### Work order
Do not copy the pictures. Write out the lines from the start of the entries through the line containing "right ankle: (368, 228, -12)".
*** Begin section ***
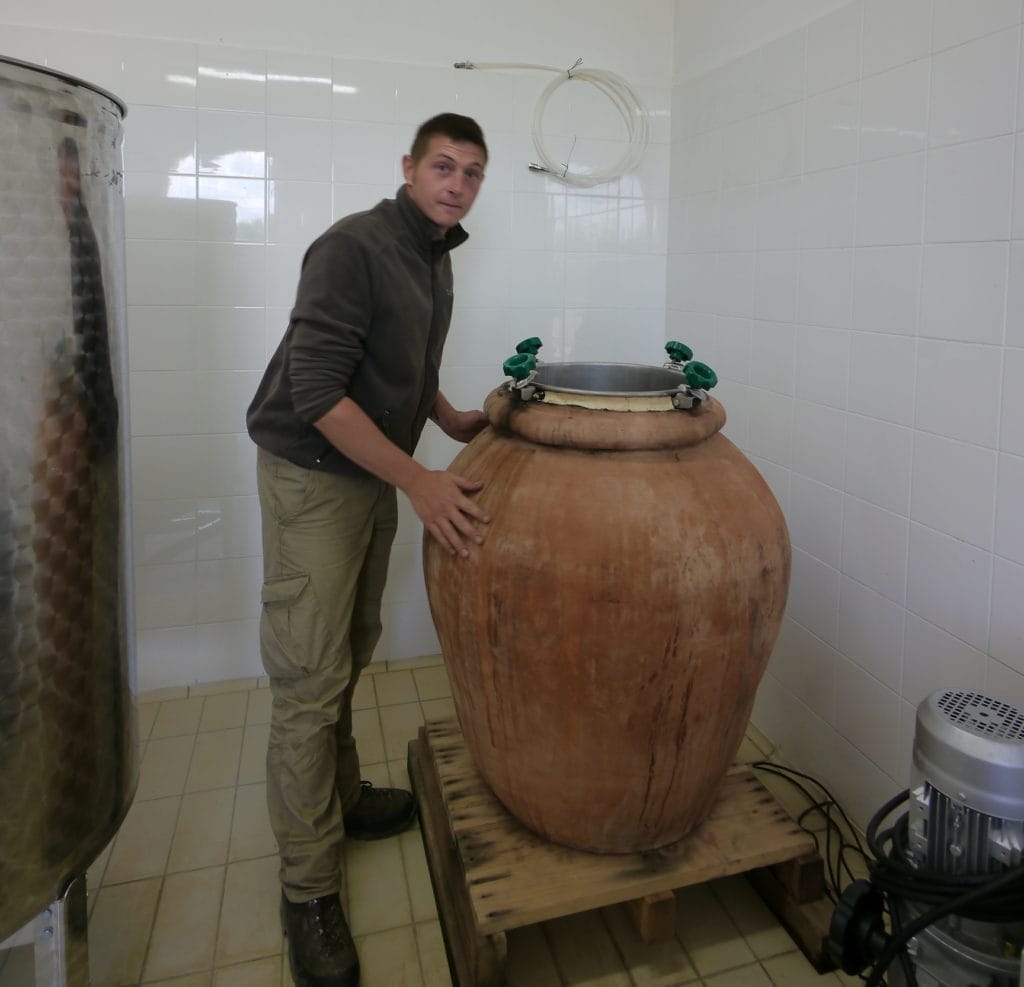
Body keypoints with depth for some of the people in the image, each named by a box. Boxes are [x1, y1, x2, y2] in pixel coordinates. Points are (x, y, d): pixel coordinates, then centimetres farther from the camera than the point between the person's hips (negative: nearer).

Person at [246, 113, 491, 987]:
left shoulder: (436, 260, 11)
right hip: (313, 478, -8)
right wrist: (419, 481, -27)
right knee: (312, 682, -4)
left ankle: (338, 798, 36)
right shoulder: (353, 248, -17)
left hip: (374, 477, 8)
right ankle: (308, 889, 9)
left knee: (352, 655, 18)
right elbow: (314, 387, -25)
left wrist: (457, 424, 9)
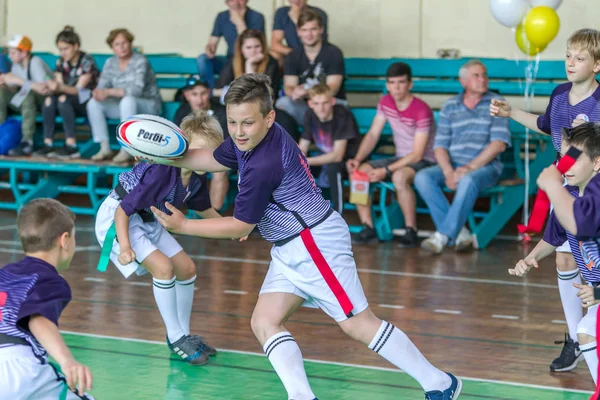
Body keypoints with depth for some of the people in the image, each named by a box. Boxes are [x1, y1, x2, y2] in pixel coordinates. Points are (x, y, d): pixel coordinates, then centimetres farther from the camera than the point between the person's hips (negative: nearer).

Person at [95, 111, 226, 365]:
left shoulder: (196, 178, -8)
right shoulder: (161, 172, -33)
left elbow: (204, 210, 15)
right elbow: (123, 210, -31)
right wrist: (125, 246, -39)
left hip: (146, 220, 9)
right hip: (115, 217, -9)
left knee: (187, 269, 8)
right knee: (163, 267, -22)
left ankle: (184, 335, 24)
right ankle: (175, 338, -8)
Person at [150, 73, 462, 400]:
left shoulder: (265, 164, -27)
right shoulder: (247, 139, 1)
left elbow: (240, 226, -18)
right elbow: (211, 159, 22)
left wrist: (183, 226, -13)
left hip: (316, 242, -10)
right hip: (290, 250, 10)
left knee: (357, 323, -5)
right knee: (264, 323, 2)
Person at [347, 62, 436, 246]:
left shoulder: (421, 110, -20)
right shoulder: (385, 103, 1)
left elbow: (417, 154, -22)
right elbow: (373, 134, 6)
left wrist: (386, 171, -28)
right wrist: (358, 159, -12)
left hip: (424, 161, -7)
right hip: (400, 158, 7)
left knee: (399, 176, -40)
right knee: (358, 171, -13)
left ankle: (411, 231, -26)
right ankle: (368, 228, -12)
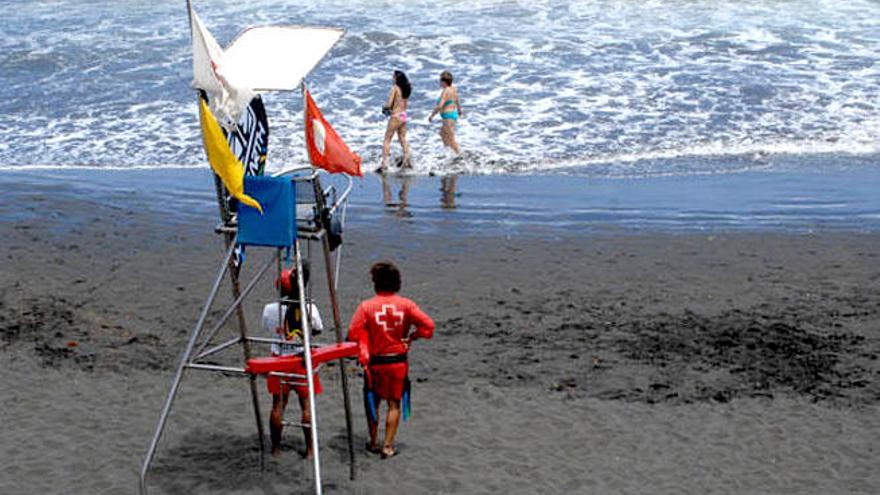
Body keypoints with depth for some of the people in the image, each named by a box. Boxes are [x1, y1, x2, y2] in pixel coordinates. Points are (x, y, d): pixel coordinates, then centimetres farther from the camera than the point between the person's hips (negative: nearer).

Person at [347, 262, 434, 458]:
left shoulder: (366, 307, -11)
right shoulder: (406, 305, -6)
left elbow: (353, 334, -12)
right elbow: (428, 325, -10)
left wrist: (362, 355, 2)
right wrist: (411, 337, 3)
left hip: (375, 362, -1)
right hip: (399, 362, 1)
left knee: (372, 402, 17)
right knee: (394, 404, 11)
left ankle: (374, 443, 26)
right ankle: (388, 446, 8)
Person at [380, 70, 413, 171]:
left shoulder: (394, 88, -12)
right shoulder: (406, 89, 9)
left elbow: (389, 104, -15)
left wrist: (384, 108, 6)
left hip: (395, 116, -7)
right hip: (404, 115, 7)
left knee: (387, 140, -1)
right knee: (403, 139, 15)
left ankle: (384, 162, -4)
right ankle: (407, 160, 9)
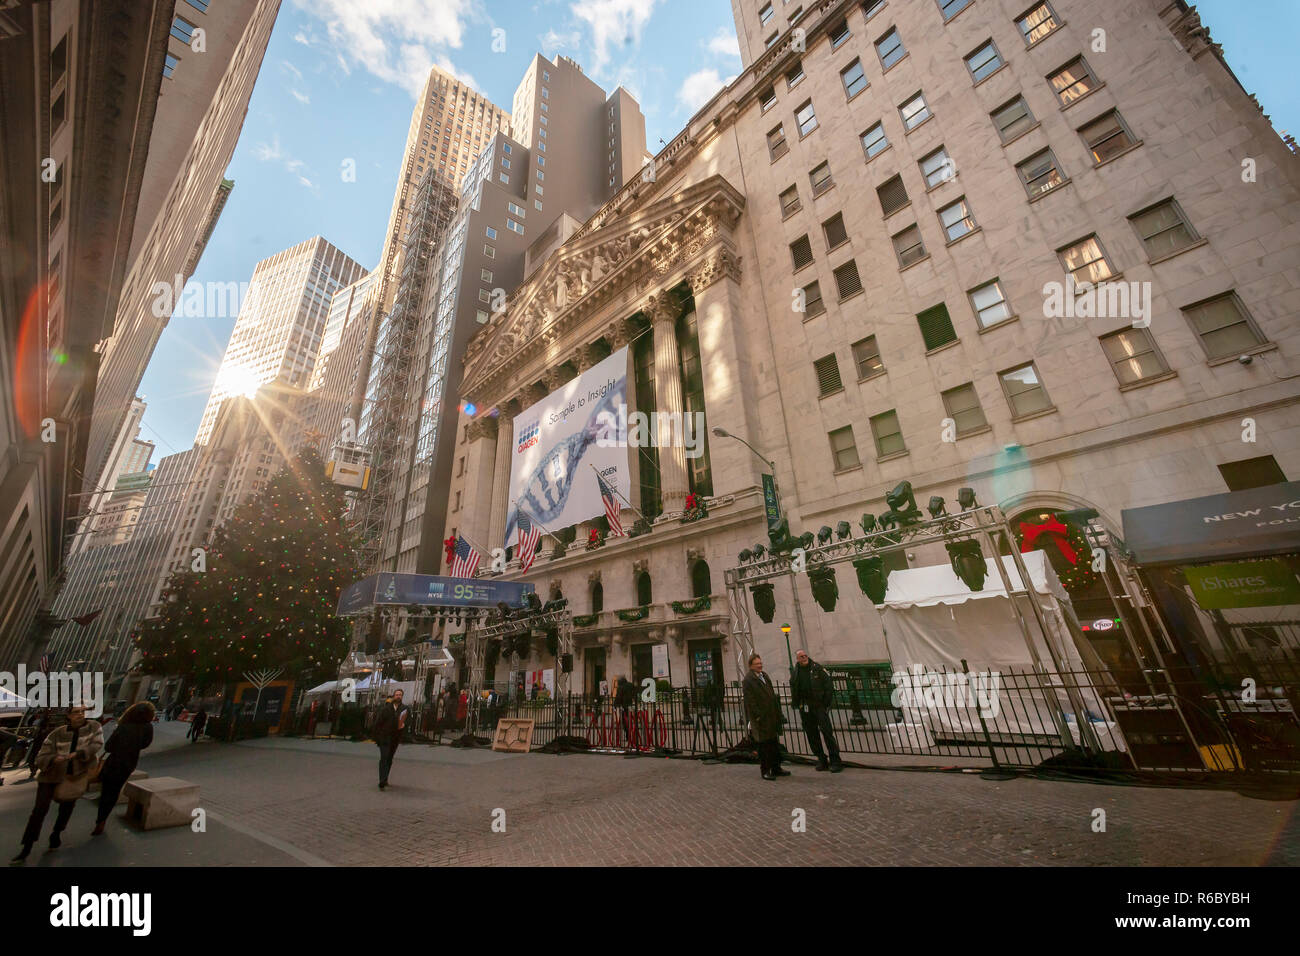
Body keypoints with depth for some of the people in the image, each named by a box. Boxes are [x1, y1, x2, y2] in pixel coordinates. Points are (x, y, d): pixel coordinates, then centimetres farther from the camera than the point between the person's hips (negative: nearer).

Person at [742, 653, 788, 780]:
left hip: (772, 717, 8)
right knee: (764, 745, 1)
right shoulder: (748, 680, -14)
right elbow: (750, 701, -17)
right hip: (761, 718, -8)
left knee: (775, 745, 15)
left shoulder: (764, 676, 13)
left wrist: (777, 713, 14)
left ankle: (776, 769, 28)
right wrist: (758, 716, -19)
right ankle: (765, 771, 14)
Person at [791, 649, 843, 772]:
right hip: (805, 709, 4)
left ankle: (835, 761, 0)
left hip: (819, 706, -3)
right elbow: (793, 691, 15)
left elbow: (829, 686, -1)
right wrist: (796, 704, 5)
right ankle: (821, 759, 20)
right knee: (812, 735, 8)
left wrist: (826, 703, -6)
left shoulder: (817, 668, -2)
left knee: (827, 732, -7)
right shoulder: (795, 673, 7)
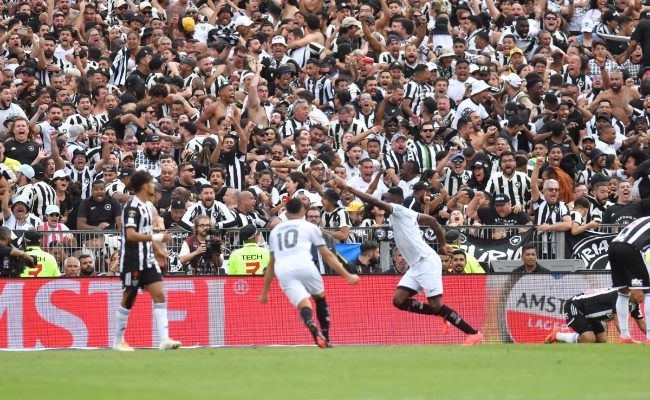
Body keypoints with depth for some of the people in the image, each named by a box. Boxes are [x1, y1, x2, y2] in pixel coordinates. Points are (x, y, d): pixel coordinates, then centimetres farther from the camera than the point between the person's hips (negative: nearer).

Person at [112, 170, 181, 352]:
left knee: (159, 295, -5)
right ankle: (118, 341, 15)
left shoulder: (146, 206, 14)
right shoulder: (132, 207, -14)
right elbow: (131, 235, -25)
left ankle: (164, 339, -12)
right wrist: (155, 237, -25)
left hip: (148, 261, 8)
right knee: (128, 300, 2)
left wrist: (157, 250, 25)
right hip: (132, 261, -8)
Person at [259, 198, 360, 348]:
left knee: (304, 306, -9)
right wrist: (347, 276, 23)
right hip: (304, 267, -2)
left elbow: (271, 264, 32)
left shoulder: (275, 231, 29)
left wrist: (265, 291, 37)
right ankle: (326, 339, 15)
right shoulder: (310, 227, 19)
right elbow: (327, 256, 18)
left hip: (283, 273, 2)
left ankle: (313, 328, -42)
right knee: (320, 298, 22)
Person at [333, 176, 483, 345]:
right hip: (415, 267, 9)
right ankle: (441, 316, 10)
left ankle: (474, 334, -5)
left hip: (427, 262, -9)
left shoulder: (399, 210, -8)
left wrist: (348, 188, -17)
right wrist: (443, 244, 30)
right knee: (399, 300, -2)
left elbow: (374, 201, -19)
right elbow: (432, 220, 25)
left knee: (436, 305, -11)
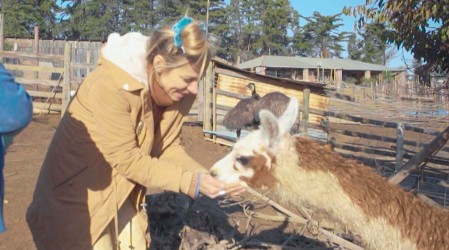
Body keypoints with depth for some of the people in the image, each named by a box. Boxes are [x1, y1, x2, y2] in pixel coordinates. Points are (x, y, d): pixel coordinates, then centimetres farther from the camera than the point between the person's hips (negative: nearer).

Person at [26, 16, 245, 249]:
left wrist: (205, 176, -22)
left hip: (119, 188, 7)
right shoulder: (110, 85, -31)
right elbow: (127, 159, -28)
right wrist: (189, 181, -31)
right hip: (79, 185, -6)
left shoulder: (179, 91, -11)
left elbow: (168, 147, -6)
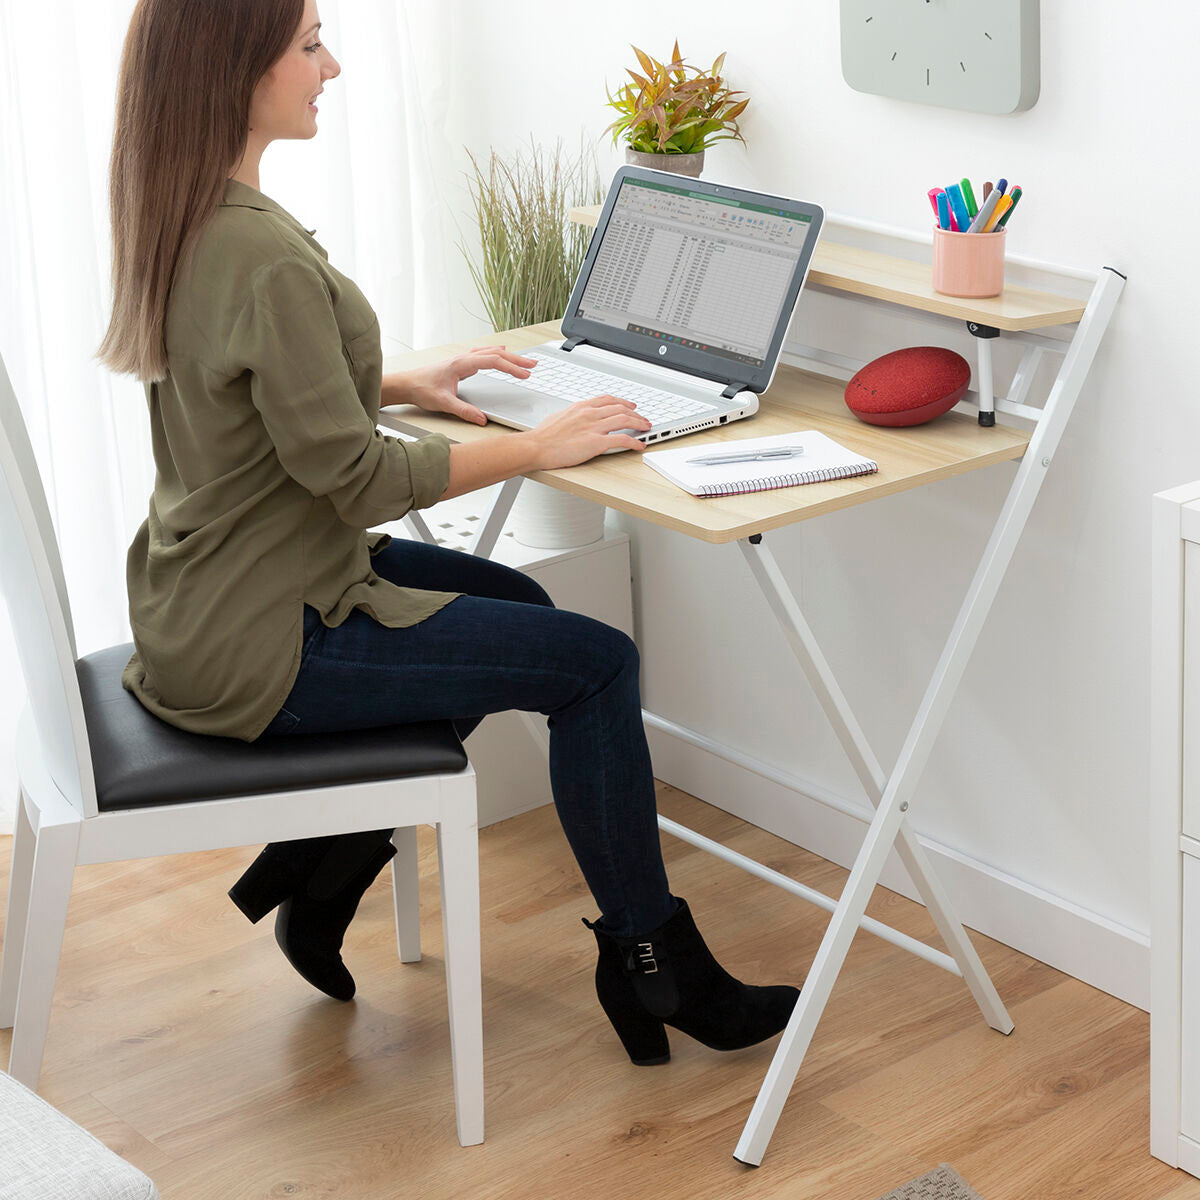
*** End section ***
### Response area
Body keypoints with depth for some of the people in the image, each named by a box. Boxes are [x1, y1, x2, y2] in pixel coordinates. Points are (x, y, d): pixel coordinates, then centimetres farther from the camera than the point between the person's hips (negative: nearer).

Person at [246, 113, 491, 987]:
left shoulder: (436, 260, 11)
right hip: (313, 478, -8)
right wrist: (419, 481, -27)
right knee: (312, 682, -4)
left ankle: (338, 798, 36)
right shoulder: (353, 248, -17)
left hip: (374, 477, 8)
right ankle: (308, 889, 9)
left knee: (352, 655, 18)
right elbow: (314, 387, -25)
left wrist: (457, 424, 9)
Body keypoints with depth for some of the people in the image, each named by a box. Boxes are [x1, y1, x2, y2] in pixel coordinates. Points are (x, y, d): pixel coordinates, then centimetres farther from the camera than the point between the person's hips (negative: nearer).

Person at [95, 111, 226, 365]:
left shoulder: (196, 178, -8)
right shoulder: (161, 172, -33)
left elbow: (204, 210, 15)
right elbow: (123, 210, -31)
right wrist: (125, 246, -39)
left hip: (146, 220, 9)
right hip: (115, 217, -9)
left knee: (187, 269, 8)
right knee: (163, 267, -22)
left ankle: (184, 335, 24)
right ankle: (175, 338, -8)
Person at [150, 73, 462, 400]:
left shoulder: (265, 164, -27)
right shoulder: (247, 139, 1)
left elbow: (240, 226, -18)
right elbow: (211, 159, 22)
left wrist: (183, 226, -13)
left hip: (316, 242, -10)
right hip: (290, 250, 10)
left knee: (357, 323, -5)
right knee: (264, 323, 2)
Person at [347, 62, 436, 246]:
left shoulder: (421, 110, -20)
right shoulder: (385, 103, 1)
left elbow: (417, 154, -22)
right elbow: (373, 134, 6)
left wrist: (386, 171, -28)
right wrist: (358, 159, -12)
left hip: (424, 161, -7)
right hip: (400, 158, 7)
left knee: (399, 176, -40)
right knee: (358, 171, -13)
left ankle: (411, 231, -26)
right ankle: (368, 228, -12)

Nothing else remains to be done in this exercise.